Lo que para mi hija fue un descubrimiento impactante, para mí fue una impactante regresión. De entrada, mientras pasaban los créditos del inicio, me pregunté: ¿Con quién vi Supermán la primera vez? ¿Con mi mamá y mi hermana? ¿Mi papá estaba con nosotros? ¿Y dónde la vimos? ¿Fue en el cine o la televisión? Si fue en el cine, ¿habrá sido en el antiguo Alcázar, El Pacífico, el Real Uno de Camino Real, o el cine San Antonio? Y si fue en la televisión, ¿qué canal la transmitió allá por los ochentas? Imposible recordar nada de eso. Qué rabia: con qué facilidad olvidamos momentos que, en el instante en que los vivimos, nos parecieron inolvidables.
Me atrevo a decir que lo mismo que me sucedió de niño al ver Supermán –sentir que la película marcaba un antes y un después– le ha ocurrido a mi hija, porque, pese a lo precarios que se ven hoy esos efectos especiales del siglo XX, quedó muy impactada con la historia del bebé que atraviesa el espacio en una nave con forma de estrella para convertirse, primero, en el niño más fuerte del mundo, después en el universitario más veloz de la tierra y, finalmente, en el personaje de malla azul y calzoncillos rojos que vuela entre los edificios de Nueva York sin despeinarse. (Por cierto, no recordaba el discurso tan exprofesamente bíblico que Jor-El, o sea Marlon Brando, pronuncia al momento de enviar a la tierra a su «único hijo» para que ayude a los seres humanos. Dicen que el director, Richard Donner, se sintió en la necesidad de hacer una película mesiánica después de haber estrenado, dos años antes, la traumática La Profecía).

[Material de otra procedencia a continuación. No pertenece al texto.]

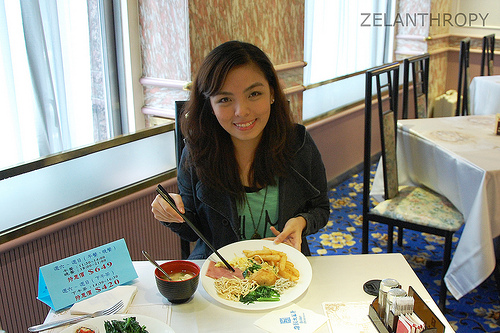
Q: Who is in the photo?
A: A girl.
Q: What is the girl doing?
A: Sitting.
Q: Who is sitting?
A: A girl.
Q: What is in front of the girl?
A: A plate.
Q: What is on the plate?
A: Food.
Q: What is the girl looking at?
A: Camera.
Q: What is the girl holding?
A: Plate.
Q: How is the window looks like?
A: Closed.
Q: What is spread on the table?
A: Tablecloth.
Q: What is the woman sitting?
A: Table.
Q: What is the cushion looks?
A: Stuffed.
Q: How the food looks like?
A: Yummy.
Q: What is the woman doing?
A: Eating.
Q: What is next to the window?
A: White table.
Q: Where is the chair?
A: At a nearby table.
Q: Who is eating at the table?
A: A woman.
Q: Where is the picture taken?
A: Restaurant.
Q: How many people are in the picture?
A: One.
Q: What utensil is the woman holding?
A: Chopsticks.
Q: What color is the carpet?
A: Blue.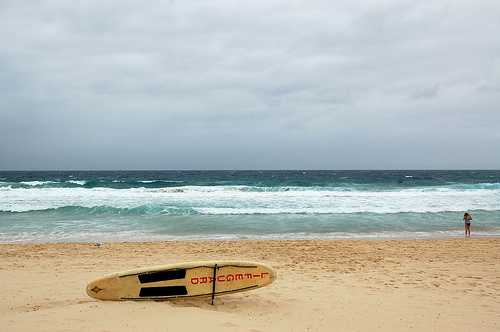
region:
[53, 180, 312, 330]
surfboard on the beach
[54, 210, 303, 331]
surfboard on the sand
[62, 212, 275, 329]
yellow surfboard on beach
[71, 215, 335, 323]
yellow surfboard on sand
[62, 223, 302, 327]
a lifeguard surfboard on beach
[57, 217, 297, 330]
a lifeguard surfboard on sand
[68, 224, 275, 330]
a yellow lifeguard surfboard on beach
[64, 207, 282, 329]
a yellow lifeguard surfboard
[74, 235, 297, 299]
a yellow lifeguard surfboard on sand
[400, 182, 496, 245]
someone standing on beach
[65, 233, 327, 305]
yellow flotation device on sand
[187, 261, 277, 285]
red letters on device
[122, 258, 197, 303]
black handles on device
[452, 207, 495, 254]
person out near water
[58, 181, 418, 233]
surf is rough and wavy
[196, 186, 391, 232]
waves are white and heavy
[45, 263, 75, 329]
sand is light brown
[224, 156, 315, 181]
water in distance is dark blue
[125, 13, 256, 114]
sky is grey and cloudy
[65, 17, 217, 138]
thick clouds over water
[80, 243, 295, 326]
a lifeguard surfboard in the sand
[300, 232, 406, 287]
tracks in the sand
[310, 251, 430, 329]
brown sand on the shore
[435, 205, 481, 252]
woman standing on the shore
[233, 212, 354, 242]
water crashing on the shore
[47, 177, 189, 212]
white foamy water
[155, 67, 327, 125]
gray clouds in the sky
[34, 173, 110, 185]
white wave caps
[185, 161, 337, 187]
dark blue ocean water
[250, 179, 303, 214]
person in the ocean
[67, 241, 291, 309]
wood colored surfboard stuck in the sand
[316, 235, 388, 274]
tracks in the brown sand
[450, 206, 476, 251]
girl standing on the shore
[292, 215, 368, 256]
water crashing onto the shore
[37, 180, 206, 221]
white waves in the ocean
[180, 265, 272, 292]
red writing on the surfboard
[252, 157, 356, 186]
deep dark blue ocean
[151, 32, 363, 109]
clouds in the sky above the ocean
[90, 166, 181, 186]
white capped waves in the ocean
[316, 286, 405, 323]
clean brown sand on the beach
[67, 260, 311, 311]
Tan, black and red surfboard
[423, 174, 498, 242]
girl near beach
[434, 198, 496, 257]
girl on the sand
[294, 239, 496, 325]
brown sand with footprints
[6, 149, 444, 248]
blue and white ocean waves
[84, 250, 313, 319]
surfboard on the sand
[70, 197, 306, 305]
surfboard near beach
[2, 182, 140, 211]
white waves in ocean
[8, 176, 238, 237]
small waves in ocean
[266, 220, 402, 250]
water and sand mixed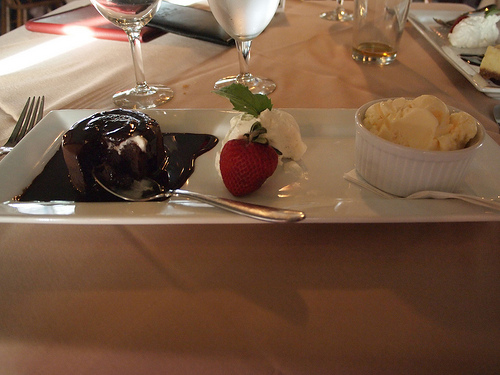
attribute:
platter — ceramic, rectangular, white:
[0, 109, 500, 225]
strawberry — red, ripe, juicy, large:
[219, 121, 282, 197]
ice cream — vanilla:
[363, 94, 477, 151]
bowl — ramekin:
[355, 98, 486, 198]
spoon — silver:
[91, 167, 306, 222]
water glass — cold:
[207, 1, 281, 96]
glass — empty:
[351, 0, 412, 66]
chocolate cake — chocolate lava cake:
[62, 108, 166, 194]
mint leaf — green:
[211, 83, 273, 119]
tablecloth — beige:
[0, 0, 499, 374]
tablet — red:
[25, 3, 168, 43]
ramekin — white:
[354, 96, 486, 197]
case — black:
[146, 0, 237, 46]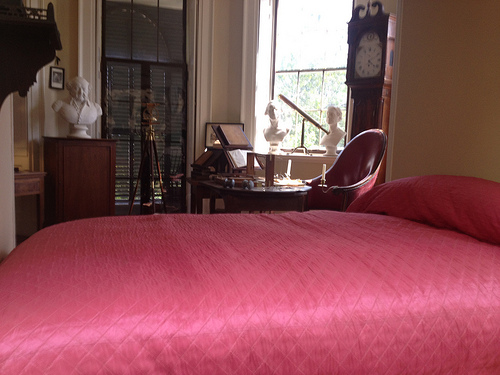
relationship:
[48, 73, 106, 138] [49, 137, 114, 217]
man on table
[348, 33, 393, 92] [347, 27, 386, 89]
clock face on clock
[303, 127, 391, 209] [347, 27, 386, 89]
chair near clock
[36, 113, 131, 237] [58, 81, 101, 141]
stand near statue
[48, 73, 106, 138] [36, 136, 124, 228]
man on stand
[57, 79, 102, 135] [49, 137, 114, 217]
bust on table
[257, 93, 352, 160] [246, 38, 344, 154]
busts on window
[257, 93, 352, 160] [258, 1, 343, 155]
busts on window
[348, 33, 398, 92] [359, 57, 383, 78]
clock face reading 6;22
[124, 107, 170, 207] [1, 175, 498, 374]
tripod near bed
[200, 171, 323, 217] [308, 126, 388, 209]
table near chair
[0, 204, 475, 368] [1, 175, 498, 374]
blanket on bed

No satisfecha con haber visto cómo Supermán vencía a Lex Luthor y conseguía hacer explotar en la vía láctea los misiles con que el villano pretendía destruir Estados Unidos, mi hija me pidió (exigió es el verbo correcto) ver la continuación de la saga. Aunque al día siguiente había que levantarse temprano para ir al colegio, no pude decirle que no, básicamente porque la segunda parte es mi favorita: Clark Kent le confiesa su identidad a Loise Lane, Supermán salva a un niño que cae en las cataratas del Niágara, antes vuela hasta París para solucionar un ataque terrorista en lo alto de la torre Eiffel, y luego se enfrenta al General Zod y sus compinches. Es una gran peli: nada raro considerando que el guion está firmado por Mario Puzo (sí, el de El Padrino).

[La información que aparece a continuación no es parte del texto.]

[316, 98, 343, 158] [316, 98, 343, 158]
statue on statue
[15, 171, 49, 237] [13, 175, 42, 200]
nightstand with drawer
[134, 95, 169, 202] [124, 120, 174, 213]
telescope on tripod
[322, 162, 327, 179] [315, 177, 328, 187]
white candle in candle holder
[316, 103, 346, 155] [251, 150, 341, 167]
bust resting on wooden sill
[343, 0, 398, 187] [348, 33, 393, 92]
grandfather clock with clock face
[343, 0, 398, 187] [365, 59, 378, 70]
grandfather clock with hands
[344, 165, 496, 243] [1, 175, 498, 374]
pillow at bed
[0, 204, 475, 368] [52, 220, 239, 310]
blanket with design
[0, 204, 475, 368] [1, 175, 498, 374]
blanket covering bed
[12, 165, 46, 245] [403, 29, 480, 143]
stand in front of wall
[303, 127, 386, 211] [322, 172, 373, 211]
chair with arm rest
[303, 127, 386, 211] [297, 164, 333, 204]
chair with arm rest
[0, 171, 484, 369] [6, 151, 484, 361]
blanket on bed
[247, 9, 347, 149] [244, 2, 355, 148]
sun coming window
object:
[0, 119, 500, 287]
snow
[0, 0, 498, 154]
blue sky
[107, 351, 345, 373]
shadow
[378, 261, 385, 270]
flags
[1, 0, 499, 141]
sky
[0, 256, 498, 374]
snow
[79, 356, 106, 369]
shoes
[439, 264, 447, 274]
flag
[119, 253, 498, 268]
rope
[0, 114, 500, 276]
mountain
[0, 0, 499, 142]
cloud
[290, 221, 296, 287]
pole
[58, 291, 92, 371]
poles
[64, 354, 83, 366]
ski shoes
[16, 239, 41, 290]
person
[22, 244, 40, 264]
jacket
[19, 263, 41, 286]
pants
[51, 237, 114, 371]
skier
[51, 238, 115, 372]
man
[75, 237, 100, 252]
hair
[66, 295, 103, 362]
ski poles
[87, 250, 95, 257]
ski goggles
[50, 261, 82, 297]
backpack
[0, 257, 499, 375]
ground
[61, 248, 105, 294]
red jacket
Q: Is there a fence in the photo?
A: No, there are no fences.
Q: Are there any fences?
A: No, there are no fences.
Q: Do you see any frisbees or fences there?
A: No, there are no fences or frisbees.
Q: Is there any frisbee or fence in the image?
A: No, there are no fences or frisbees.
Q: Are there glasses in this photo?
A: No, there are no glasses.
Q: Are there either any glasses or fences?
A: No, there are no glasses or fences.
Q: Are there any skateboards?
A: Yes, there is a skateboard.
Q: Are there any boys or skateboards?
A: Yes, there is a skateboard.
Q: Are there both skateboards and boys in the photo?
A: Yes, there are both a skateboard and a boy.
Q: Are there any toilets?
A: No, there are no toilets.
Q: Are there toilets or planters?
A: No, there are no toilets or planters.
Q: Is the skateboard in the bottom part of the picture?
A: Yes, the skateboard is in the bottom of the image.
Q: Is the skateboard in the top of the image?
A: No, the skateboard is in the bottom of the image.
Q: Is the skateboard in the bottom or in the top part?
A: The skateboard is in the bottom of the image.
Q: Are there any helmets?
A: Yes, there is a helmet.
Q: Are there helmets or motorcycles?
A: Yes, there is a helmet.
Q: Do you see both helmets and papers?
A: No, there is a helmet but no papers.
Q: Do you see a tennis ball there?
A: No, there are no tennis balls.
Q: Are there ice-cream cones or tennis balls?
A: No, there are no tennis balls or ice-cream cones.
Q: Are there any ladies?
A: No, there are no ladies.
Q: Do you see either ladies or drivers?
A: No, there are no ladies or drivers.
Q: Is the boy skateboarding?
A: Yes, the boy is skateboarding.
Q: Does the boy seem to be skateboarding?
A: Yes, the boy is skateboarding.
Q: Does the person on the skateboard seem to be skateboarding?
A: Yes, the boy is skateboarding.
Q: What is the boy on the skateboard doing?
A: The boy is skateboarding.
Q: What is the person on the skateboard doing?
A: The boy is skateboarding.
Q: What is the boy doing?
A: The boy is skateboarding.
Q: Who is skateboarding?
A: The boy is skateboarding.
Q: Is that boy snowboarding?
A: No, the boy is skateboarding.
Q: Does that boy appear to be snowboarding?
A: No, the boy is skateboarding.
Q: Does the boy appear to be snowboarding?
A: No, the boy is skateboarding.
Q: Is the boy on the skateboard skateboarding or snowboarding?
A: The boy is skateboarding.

Mi hija quedó fascinada con la segunda parte y me comprometió (chantajeó es el término adecuado) para ver la tercera la próxima semana. Mientras la llevaba a su cama a dormir me preguntó dónde estaba ahora el actor de Supermán, pero no me atreví a contarle el desenlace de Christopher Reeve, quien en un concurso de equitación cayó de cabeza de su caballo, fracturándose dos vértebras cervicales y rompiéndose la médula espinal (tampoco había reparado en que Reeve quedó paralítico en mayo de 1995, dos meses antes de la muerte de mi padre).

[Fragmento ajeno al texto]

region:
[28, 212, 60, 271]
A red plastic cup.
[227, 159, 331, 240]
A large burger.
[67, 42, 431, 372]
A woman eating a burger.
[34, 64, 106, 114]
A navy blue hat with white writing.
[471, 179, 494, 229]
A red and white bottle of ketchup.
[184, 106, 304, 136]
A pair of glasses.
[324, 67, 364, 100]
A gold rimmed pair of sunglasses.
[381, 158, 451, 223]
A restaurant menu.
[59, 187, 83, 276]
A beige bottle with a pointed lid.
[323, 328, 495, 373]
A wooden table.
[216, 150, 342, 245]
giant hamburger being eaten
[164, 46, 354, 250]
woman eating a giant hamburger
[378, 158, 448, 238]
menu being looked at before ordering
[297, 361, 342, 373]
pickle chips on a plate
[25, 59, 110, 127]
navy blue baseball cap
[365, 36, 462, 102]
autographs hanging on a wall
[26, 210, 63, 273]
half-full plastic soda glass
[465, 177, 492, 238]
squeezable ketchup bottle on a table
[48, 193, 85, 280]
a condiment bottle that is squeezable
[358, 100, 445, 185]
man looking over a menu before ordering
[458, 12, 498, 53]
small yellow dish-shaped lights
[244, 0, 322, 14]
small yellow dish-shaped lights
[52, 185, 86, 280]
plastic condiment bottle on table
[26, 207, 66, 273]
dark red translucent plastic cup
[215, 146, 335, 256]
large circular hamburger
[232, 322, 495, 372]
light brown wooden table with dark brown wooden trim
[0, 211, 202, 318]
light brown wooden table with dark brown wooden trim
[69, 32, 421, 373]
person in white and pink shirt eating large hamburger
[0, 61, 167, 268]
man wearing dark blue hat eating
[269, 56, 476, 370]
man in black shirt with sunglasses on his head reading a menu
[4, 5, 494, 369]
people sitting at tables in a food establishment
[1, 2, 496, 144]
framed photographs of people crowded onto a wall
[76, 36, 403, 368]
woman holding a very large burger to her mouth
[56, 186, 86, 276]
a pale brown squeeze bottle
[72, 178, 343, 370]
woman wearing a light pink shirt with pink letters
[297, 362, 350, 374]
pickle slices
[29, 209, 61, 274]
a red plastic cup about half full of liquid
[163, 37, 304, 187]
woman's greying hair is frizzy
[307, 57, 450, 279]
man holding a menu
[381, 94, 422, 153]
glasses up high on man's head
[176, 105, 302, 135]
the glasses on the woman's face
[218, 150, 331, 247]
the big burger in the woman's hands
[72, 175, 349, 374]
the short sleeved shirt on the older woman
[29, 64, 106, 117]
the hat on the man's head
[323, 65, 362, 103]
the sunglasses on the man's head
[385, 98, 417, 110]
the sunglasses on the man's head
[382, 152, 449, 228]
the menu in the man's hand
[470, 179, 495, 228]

Una vez debajo de las sábanas, mi hija intervino por última vez para decirme con voz de alarma: «papi, mira, una araña». Giré la cabeza con dirección a la pared y divisé al insecto en un rincón: ocho patas largas, abdomen oscuro. A pesar de mi legendario pavor a los bichos, me acerqué decidido a eliminarla; en mis oídos –quizá también en los de mi hija– sonaba el tema que John Williams compuso para la banda sonora de Supermán. Mi hija me miraba como mira Loise Lane en la escena del terremoto. Acerqué mi pulgar a la araña y la aplasté en un solo movimiento, pero antes de morir la condenada me picó. Sentí la comezón casi de inmediato, pero disimulé el fastidio frente a mi hija, que de pronto cerró los ojos con un gesto de alivo, acaso creyendo que su papá es el hombre de acero.